Acting ATF Director Kenneth Melson, under pressure to resign over the operation, is scheduled to testify in Congress next month.

Issa, who recently held a hearing on Fast and Furious, has called for top Justice officials to be held accountable. Issa and Sen. Charles E. Grassley (R-Iowa) have led the charge to uncover details about the operation.

Cummings’s report cites testimony from agents who criticized Fast and Furious to illustrate ATF’s lack of tools to combat gun trafficking.

“The same law enforcement agents who were invited by Chairman Issa to testify about ATF’s Operation Fast and Furious have also warned the Committee that they are incredibly outgunned in the fight against international drug cartels that are trafficking tens of thousands of military-grade assault weapons from the United States to Mexico,” Cummings said in a later statement.
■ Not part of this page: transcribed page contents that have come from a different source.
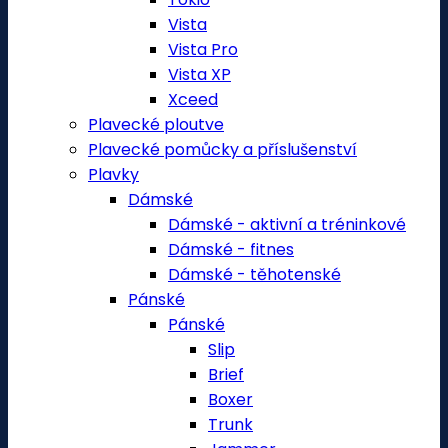
Vista
Vista Pro
Vista XP
Xceed
Plavecké ploutve
Plavecké pomůcky a příslušenství
Plavky
Dámské
Dámské - aktivní a tréninkové
Dámské - fitnes
Dámské - těhotenské
Pánské
Pánské
Slip
Brief
Boxer
Trunk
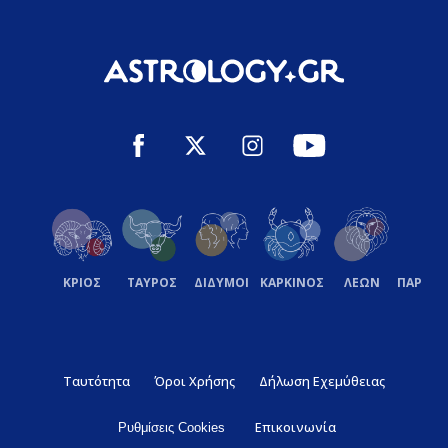
ΚΡΙΟΣ
ΤΑΥΡΟΣ
ΔΙΔΥΜΟΙ
ΚΑΡΚΙΝΟΣ
ΛΕΩΝ
ΠΑΡΘΕ
Ταυτότητα
Όροι Χρήσης
Δήλωση Εχεμύθειας
Επικοινωνία
Ρυθμίσεις Cookies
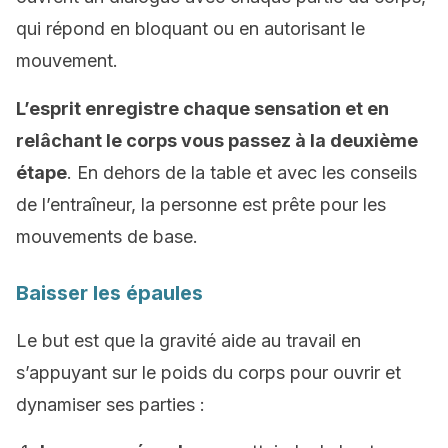
qui répond en bloquant ou en autorisant le
mouvement.
L’esprit enregistre chaque sensation et en
relâchant le corps vous passez à la deuxième
étape
. En dehors de la table et avec les conseils
de l’entraîneur, la personne est prête pour les
mouvements de base.
Baisser les épaules
Le but est que la gravité aide au travail en
s’appuyant sur le poids du corps pour ouvrir et
dynamiser ses parties :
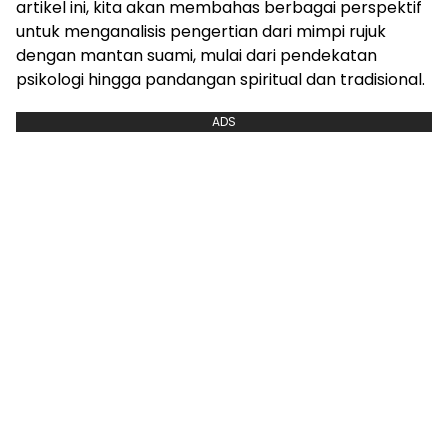
artikel ini, kita akan membahas berbagai perspektif
untuk menganalisis pengertian dari mimpi rujuk
dengan mantan suami, mulai dari pendekatan
psikologi hingga pandangan spiritual dan tradisional.
ADS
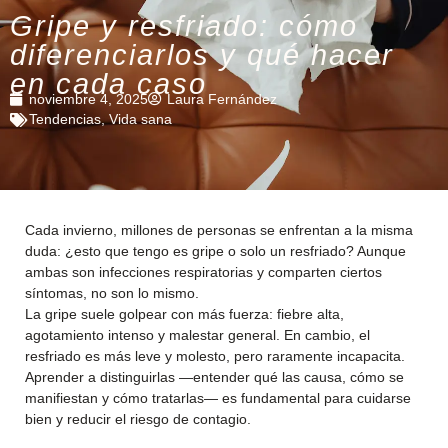
Gripe y resfriado: cómo
diferenciarlos y qué hacer
en cada caso
noviembre 4, 2025
Laura Fernández
Tendencias
,
Vida sana
Cada invierno, millones de personas se enfrentan a la misma
duda: ¿esto que tengo es gripe o solo un resfriado? Aunque
ambas son infecciones respiratorias y comparten ciertos
síntomas, no son lo mismo.
La gripe suele golpear con más fuerza: fiebre alta,
agotamiento intenso y malestar general. En cambio, el
resfriado es más leve y molesto, pero raramente incapacita.
Aprender a distinguirlas —entender qué las causa, cómo se
manifiestan y cómo tratarlas— es fundamental para cuidarse
bien y reducir el riesgo de contagio.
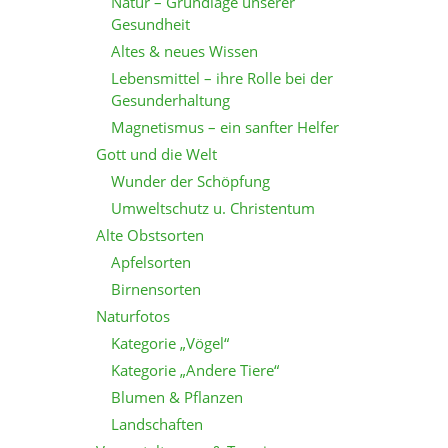
Natur – Grundlage unserer
Gesundheit
Altes & neues Wissen
Lebensmittel – ihre Rolle bei der
Gesunderhaltung
Magnetismus – ein sanfter Helfer
Gott und die Welt
Wunder der Schöpfung
Umweltschutz u. Christentum
Alte Obstsorten
Apfelsorten
Birnensorten
Naturfotos
Kategorie „Vögel“
Kategorie „Andere Tiere“
Blumen & Pflanzen
Landschaften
Agent Peter Forcelli, a senior ATF group supervisor in the Phoenix field division, called the laws on straw purchases “toothless.” Larry Alt, a lawyer and senior ATF field agent, testified that “we don’t get traction with the U.S. attorney’s office. They don’t follow through. They don’t want to prosecute cases.”

Agents also said their efforts to combat the cartels would be strengthened with a federal statute criminalizing gun trafficking.

Issa, who returned recently from Mexico City with Cummings and other members of Congress, called Obama’s remarks “disappointing.”

“There was no sign of urgency to provide answers or explain why no one at the Justice Department has accepted responsibility for authorizing an illegal gunwalking operation six months after Border Patrol agent Brian Terry’s murder,” Issa said.

While Fast and Furious targeted Mexican gun traffickers, some of the guns involved have been linked to the killings of a U.S. Border Patrol officer and a prominent Mexican lawyer.